** Opening Extracted entries block **
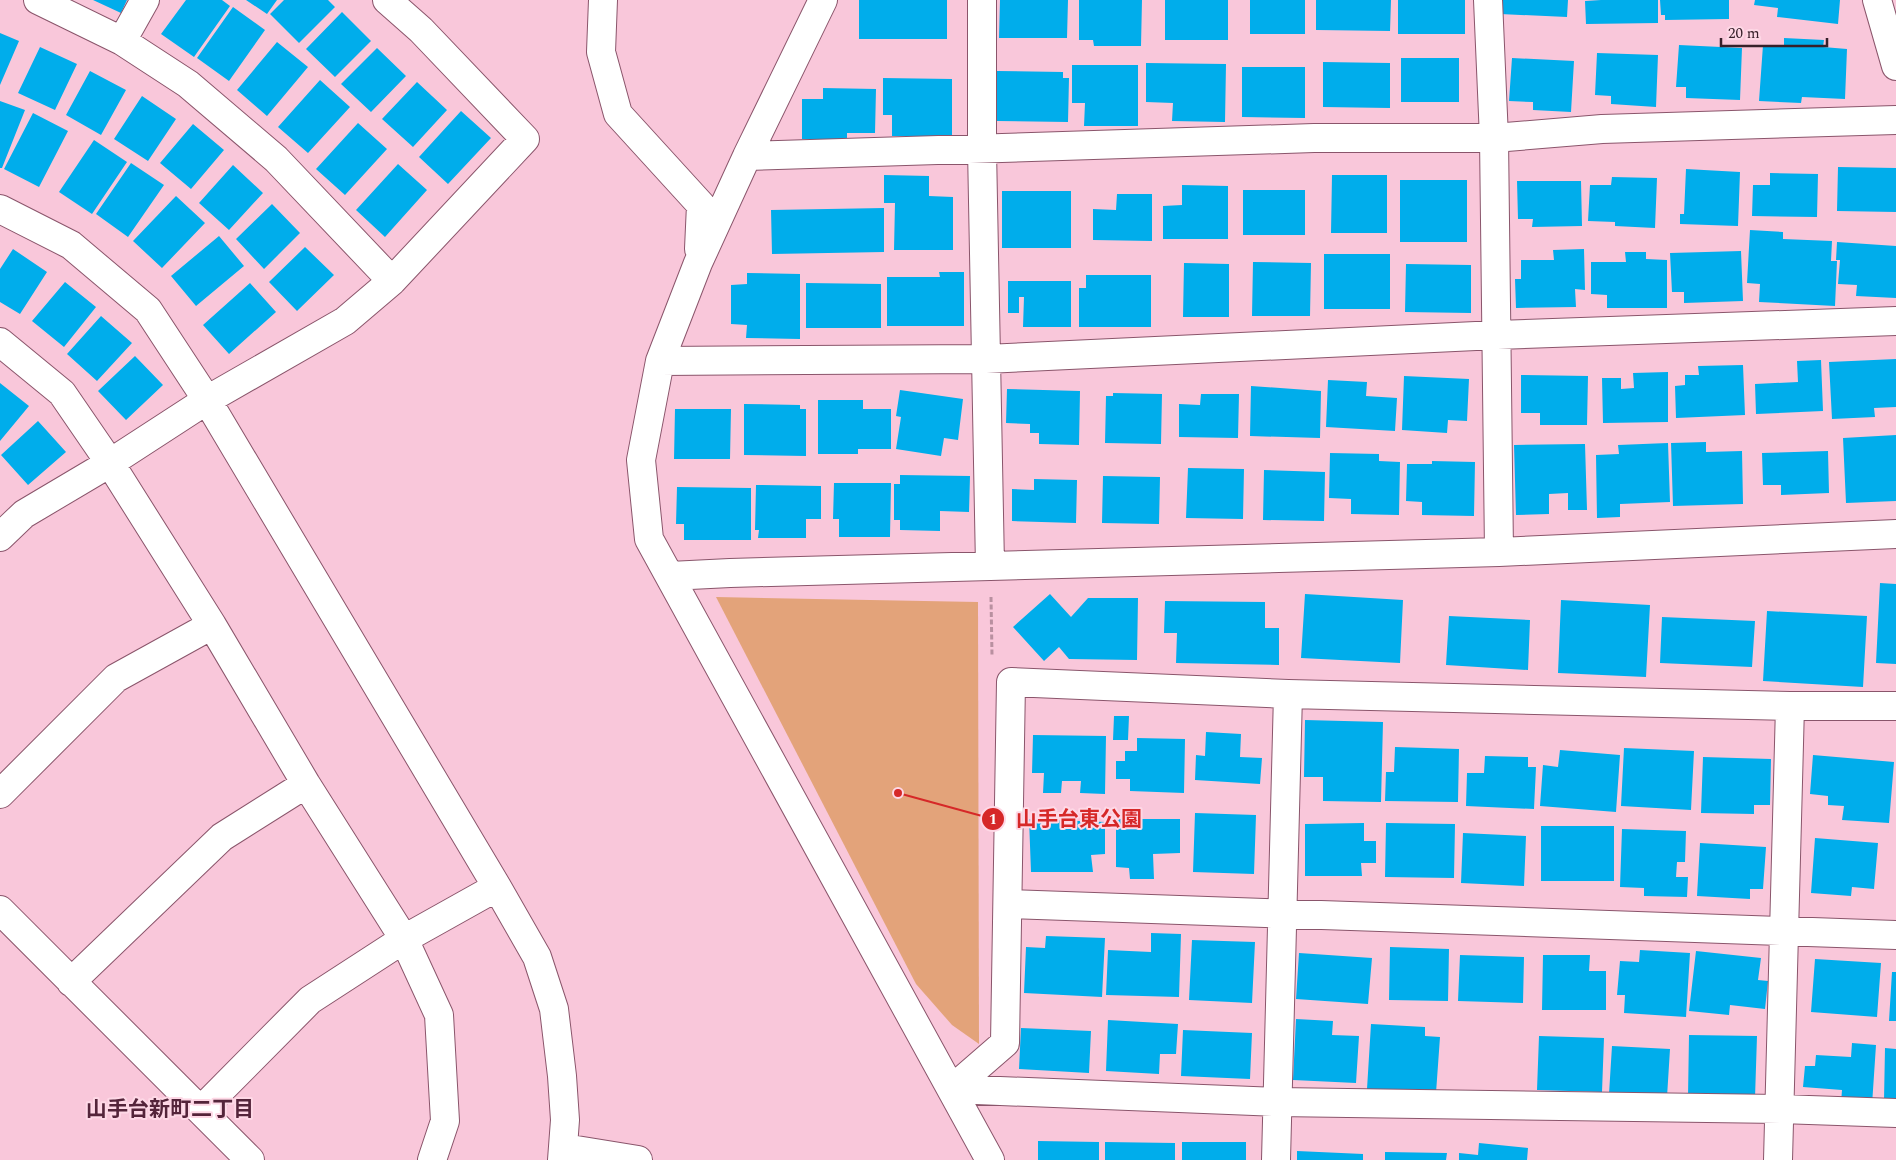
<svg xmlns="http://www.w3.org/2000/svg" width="1896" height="1160" font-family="Spectral,'Noto Sans JP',serif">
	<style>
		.green { fill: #e3a37a }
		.building { fill: #00adeb }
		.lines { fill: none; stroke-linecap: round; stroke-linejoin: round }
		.minor-casing { stroke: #8a556b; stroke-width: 30 }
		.path { stroke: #b990a0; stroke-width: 3; stroke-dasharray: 5 2.5; stroke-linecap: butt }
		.minor { stroke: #fff; stroke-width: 28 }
		.labels { text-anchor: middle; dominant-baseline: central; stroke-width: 4; stroke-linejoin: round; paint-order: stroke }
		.neighbourhood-label { font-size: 21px; font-weight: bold; fill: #54243a; stroke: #fed8e6 }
		.leader { fill: none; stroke: #d62828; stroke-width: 2 }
		.callout-dot { fill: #d62828; stroke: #fed8e6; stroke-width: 2 }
		.mark-label { font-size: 15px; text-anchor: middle; font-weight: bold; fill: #fff }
		.callout-label { font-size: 21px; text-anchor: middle; font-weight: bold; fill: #d62828; stroke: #fed8e6; stroke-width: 4; stroke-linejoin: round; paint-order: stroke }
	</style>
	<rect width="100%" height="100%" fill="#f9c7da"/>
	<path class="green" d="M716,597L978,602L979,1044L952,1025L916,984Z"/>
	<path class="building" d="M93,0H127L121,13Z
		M186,0H222L230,6L194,57L161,34Z
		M246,0H277L267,14Z
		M284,0H328L335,7L299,43L270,14Z
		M859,0H947V39H859Z
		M1000,0H1068L1067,38H999Z
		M1079,0H1142L1141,46H1094L1093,40H1079Z
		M1165,0H1228V40H1165Z
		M1250,0H1305V34H1250Z
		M1316,0H1391L1390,31L1316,30Z
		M1398,0H1465V34H1398Z
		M1500,0H1568L1567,17L1500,14Z
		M1601,0H1658V23L1586,24L1585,1Z
		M1660,0H1729V19L1665,20V15H1661Z
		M1755,0H1840L1838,24L1777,17L1778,8L1754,5Z
		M233,7L265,30L229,81L197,58Z
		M342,12L371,41L335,77L306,49Z
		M0,33L19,41L0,85Z
		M1784,38L1824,40L1823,47L1847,49L1845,99L1802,97L1801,103L1759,101L1763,45H1784Z
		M277,42L308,67L267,116L237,90Z
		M1679,45L1742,48L1740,100L1686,98V87H1676Z
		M40,47L77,64L55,110L18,93Z
		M377,48L406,76L371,112L341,84Z
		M1597,53L1658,55L1656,107L1611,104V96L1595,95Z
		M1401,58H1459V102H1401Z
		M1512,58L1574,61L1571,112L1533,110V102L1509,101Z
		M1323,62L1390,63V108L1323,107Z
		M1146,63L1226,64L1225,122L1172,121L1173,103L1146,102Z
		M1072,65H1138V126H1084L1085,103H1072Z
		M1242,67H1305V118L1242,117Z
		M90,71L126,90L101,135L66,115Z
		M997,71L1063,72V78H1069L1068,122L997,121Z
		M883,78L952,79V136H892V115H883Z
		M320,80L350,107L308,153L278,127Z
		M417,82L447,110L413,147L382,119Z
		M823,88L876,89L875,133H847V139H802V99H823Z
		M142,96L176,119L148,161L114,139Z
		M0,101L25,110L2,168H0Z
		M461,111L491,138L448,184L419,157Z
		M33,113L68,131L39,187L4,169Z
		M358,123L387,149L345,195L316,169Z
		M193,124L224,150L191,189L160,163Z
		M94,140L127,162L92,214L59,192Z
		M131,163L164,185L128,237L96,214Z
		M398,164L427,190L385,237L356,210Z
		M233,165L263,193L229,230L199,203Z
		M1838,167L1896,168V212L1837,211Z
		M1686,169L1740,172L1738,226L1680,224V214H1684Z
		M1770,173L1818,174L1817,217L1752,216L1753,185H1770Z
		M884,175L929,176V196L953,197V250H894L895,203H884Z
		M1332,175H1387V233H1331Z
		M1612,177L1657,178L1655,228L1615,226V222L1588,221L1590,185H1611Z
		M1400,180H1467V242H1400Z
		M1517,181H1581L1582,226L1532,227L1533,219H1518Z
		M1182,185L1228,186V239H1163V206L1182,205Z
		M1243,190H1305V235H1243Z
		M1002,191H1071V248H1002Z
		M1117,194H1152V241L1093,240V209L1116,210Z
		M176,196L205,223L162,268L133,241Z
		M272,204L300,233L264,269L236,239Z
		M884,208V252L772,254L771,210Z
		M1750,230L1783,232V239L1832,241L1831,261H1837L1835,306L1759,302L1760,284L1747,283Z
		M219,236L244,266L196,306L171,276Z
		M1837,242L1896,246V298L1856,296L1857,285L1838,284L1840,260H1836Z
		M305,247L334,275L297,311L269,282Z
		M13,249L47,272L20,314L0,302V269Z
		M1584,249L1585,290L1575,289L1576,307L1516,308L1515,279H1521V260H1554L1553,250Z
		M1741,251L1743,301L1684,303V292H1672L1670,253Z
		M1625,252H1646V259L1667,260V308H1607V295L1591,294V262H1626Z
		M1324,254H1390V309H1324Z
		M1253,262L1311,263L1310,316H1252Z
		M1184,263L1229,264V317H1183Z
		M1406,264L1471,265V313L1405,312Z
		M939,272H964V326H887V277H940Z
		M747,273L800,274V339L746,338L747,325L731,324V285L747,284Z
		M1086,275H1151V327H1079V288H1086Z
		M1008,281H1071V327H1023L1024,297H1019V313H1008Z
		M65,282L96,307L64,347L32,321Z
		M250,283L276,312L229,354L203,325Z
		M806,283L881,284V328H806Z
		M101,316L132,343L97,381L67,354Z
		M135,356L163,385L126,420L98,391Z
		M1896,359V407L1874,408L1875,417L1832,419L1829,362Z
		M1821,360L1823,411L1756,414L1755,384L1798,382L1797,361Z
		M1743,365L1745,415L1676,418L1675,386L1685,385V375H1699L1698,366Z
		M1668,372V422L1603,423L1602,378H1621V389L1634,388L1633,373Z
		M1521,375L1588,376L1587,425H1540V413H1521Z
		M1404,376L1469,379L1467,421L1448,420L1447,433L1402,430Z
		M1328,380L1367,382L1366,396L1397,398L1395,431L1326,427Z
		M0,383L29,406L0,441Z
		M1251,386L1321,391L1320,438L1250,436Z
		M1007,389L1080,391L1079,445L1039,444V433H1030V424L1006,423Z
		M900,390L963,399L958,440L944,438L941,456L896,449L901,417L896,416Z
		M1113,393L1162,394L1161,444L1105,443L1106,396H1113Z
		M1201,394H1239L1238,438L1179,437V404L1200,405Z
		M818,400H863V409H891V449H858V454H818Z
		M744,404L800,405V409H806V456L744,455Z
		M675,409H731L730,459H674Z
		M38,421L66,452L28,485L1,455Z
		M1896,435V501L1846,503L1843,438Z
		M1706,442V452L1742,451L1743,504L1673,506L1671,443Z
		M1668,443L1670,502L1620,504V517L1597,518L1596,455L1619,454L1618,445Z
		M1585,444L1587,510H1568V493L1549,494V514L1516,515L1514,445Z
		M1828,451L1829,493L1781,495V485H1763L1762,453Z
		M1330,453L1379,454V461L1400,462L1399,515L1351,514V499L1329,498Z
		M1432,461L1475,462L1474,516L1422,515V502L1406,501L1407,464H1432Z
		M1188,468L1244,469L1243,519L1186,518Z
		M1264,470L1325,472L1324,521L1263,520Z
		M900,475L970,476L969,512L940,511V531L900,530V520H894V484H900Z
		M1103,476L1160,477L1159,524L1102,523Z
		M1034,479L1077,480L1076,523L1012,521V489L1034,490Z
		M834,483H891L890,537H839V519H833Z
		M756,485L821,486V519H806V538H758L759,530H755Z
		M677,487L751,488V540H684V524H676Z
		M1880,583L1896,584V664L1876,663Z
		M1050,594L1071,617L1088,598H1138L1137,660L1069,659L1059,647L1044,661L1013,627Z
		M1305,594L1403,600L1400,663L1301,658Z
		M1561,600L1650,605L1646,677L1558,673Z
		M1165,601L1265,602V628H1279V665L1176,663L1177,633H1164Z
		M1767,611L1867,616L1863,687L1763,681Z
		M1449,616L1530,620L1528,670L1446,665Z
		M1662,617L1755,621L1752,667L1660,663Z
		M1114,716H1129L1128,740H1113Z
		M1305,720L1383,722L1381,802L1323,801V777H1304Z
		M1206,732L1241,734L1240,757L1262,758L1260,784L1195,780L1196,755L1205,756Z
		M1033,735L1106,736L1105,794L1080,793L1081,781H1062L1061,793H1043L1044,773H1032Z
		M1137,738L1185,739L1184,793L1130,791V779H1116V761H1125V751H1137Z
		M1395,747L1459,749L1458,802L1385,801L1386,772H1394Z
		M1624,748L1694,751L1691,810L1621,806Z
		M1560,750L1620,755L1616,812L1540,806L1543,765L1558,767Z
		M1813,755L1894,762L1889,823L1842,820L1844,806L1828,805V796L1810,794Z
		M1485,756L1528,757V767H1536L1534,809L1466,806L1467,773H1484Z
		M1703,757L1771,759L1770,805H1754V814L1701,813Z
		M1195,813L1256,815L1254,874L1193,872Z
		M1029,819L1105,822V854L1091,855L1093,872H1031Z
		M1116,819H1180V853L1153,854L1154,879H1130L1129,868L1116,867Z
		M1364,823V841H1376V863H1361L1362,876H1305V824Z
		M1386,823L1455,824L1454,878L1385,877Z
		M1541,826H1614V881H1541Z
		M1622,829L1686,831L1685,862H1677L1676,877H1688L1687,897L1644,896V888L1620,887Z
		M1463,833L1526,836L1524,886L1461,883Z
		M1815,838L1878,843L1874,889L1852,887L1851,896L1811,893Z
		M1700,843L1766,847L1763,889H1750V899L1697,896Z
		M1151,933L1181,934L1179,997L1106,995L1108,950L1151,952Z
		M1046,936L1105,938L1102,997L1024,993L1026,947L1045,948Z
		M1192,940L1255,942L1252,1003L1189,1000Z
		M1390,947L1449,949L1448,1001L1389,1000Z
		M1640,950L1690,953L1686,1017L1624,1013L1625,995H1617L1620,961L1639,962Z
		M1696,951L1761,958L1758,980L1768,981L1765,1009L1730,1005L1729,1015L1689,1011Z
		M1299,953L1372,958L1368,1004L1296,999Z
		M1460,955L1524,957L1523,1003L1458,1001Z
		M1543,955H1590L1589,971H1606V1010H1542Z
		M1815,959L1881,963L1877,1017L1811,1012Z
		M1892,972H1896V1021H1889Z
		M1296,1019L1333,1021L1332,1035L1359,1036L1356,1083L1293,1080Z
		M1108,1020L1178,1024L1176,1054H1160L1159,1074L1106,1071Z
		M1371,1024L1425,1027V1036L1440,1037L1436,1093L1367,1089Z
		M1021,1028L1091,1031L1089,1073L1019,1069Z
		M1183,1030L1252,1033L1250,1079L1181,1076Z
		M1689,1035L1757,1036L1755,1098L1688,1097Z
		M1539,1036L1604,1038L1602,1092L1537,1090Z
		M1852,1043L1876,1045L1872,1105L1841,1103L1842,1090L1803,1087L1805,1066H1815L1816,1055L1851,1057Z
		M1612,1046L1670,1049L1667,1097L1609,1094Z
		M1885,1048L1896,1049V1100H1884Z
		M1038,1141L1099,1142V1160H1038Z
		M1105,1142L1175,1143V1160H1105Z
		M1182,1142H1246V1160H1182Z
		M1479,1143L1528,1148L1527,1160H1459V1153L1478,1155Z
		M1297,1151L1363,1154V1160H1297Z
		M1385,1152L1447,1153L1446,1160H1385Z"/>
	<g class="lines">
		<defs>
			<path id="minor" d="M38,0L122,41L188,84L276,159L392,281
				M603,0L601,52L618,114L701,205L699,249
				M823,0L747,156L698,263L660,361L641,460L649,539L990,1160
				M982,0V149L990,566
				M1488,0L1494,138L1499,552
				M1877,0L1896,66
				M122,41L145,0
				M747,156L1314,138H1494L1602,129L1896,120
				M0,209L71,245L148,310L207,400L497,887L537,957L554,1009L562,1076L565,1120L562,1160
				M0,342L62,393L110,463L212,625L306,784L404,939L439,1015L445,1121L432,1160
				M660,361L986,359L1497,335L1896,321
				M0,537L24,514L110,463L207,400L345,321L392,281L525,139L421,30L387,0
				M670,576L730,573L1499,552L1896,534
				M0,794L116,678L212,625
				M1008,904L1896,935
				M0,910L250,1160
				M71,982L222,837L306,784
				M952,1089L1005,1043L1011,682L1288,694L1790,706H1896
				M952,1089L1277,1102L1780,1109L1896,1113
				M201,1110L310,1000L404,939L497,887
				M564,1148L638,1160
				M1276,1160L1288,694
				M1778,1160L1790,706"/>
		</defs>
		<use href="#minor" class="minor-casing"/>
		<path class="path" d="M991,597L992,655"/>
		<use href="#minor" class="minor"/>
	</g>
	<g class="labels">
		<g class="neighbourhood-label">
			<text x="170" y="1110">山手台新町二丁目</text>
		</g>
	</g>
	<path class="leader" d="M898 793L993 819"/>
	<g class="callout-dot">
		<circle cx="898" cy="793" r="5"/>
		<circle cx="993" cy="819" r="12"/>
	</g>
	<g class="mark-label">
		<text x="993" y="824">1</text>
	</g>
	<g class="callout-label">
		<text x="1079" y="826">山手台東公園</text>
	</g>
	<path d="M1721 38v8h106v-8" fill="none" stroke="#37202a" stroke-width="2.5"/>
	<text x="1728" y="38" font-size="15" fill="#37202a" stroke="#fed8e6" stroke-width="4" paint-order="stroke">20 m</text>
</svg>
** Closing Extracted entries block **
--- What is needed ---
Scan the entries for the word "linecap". Report each line that has it.

--- Problem solution ---
		.lines { fill: none; stroke-linecap: round; stroke-linejoin: round }
		.path { stroke: #b990a0; stroke-width: 3; stroke-dasharray: 5 2.5; stroke-linecap: butt }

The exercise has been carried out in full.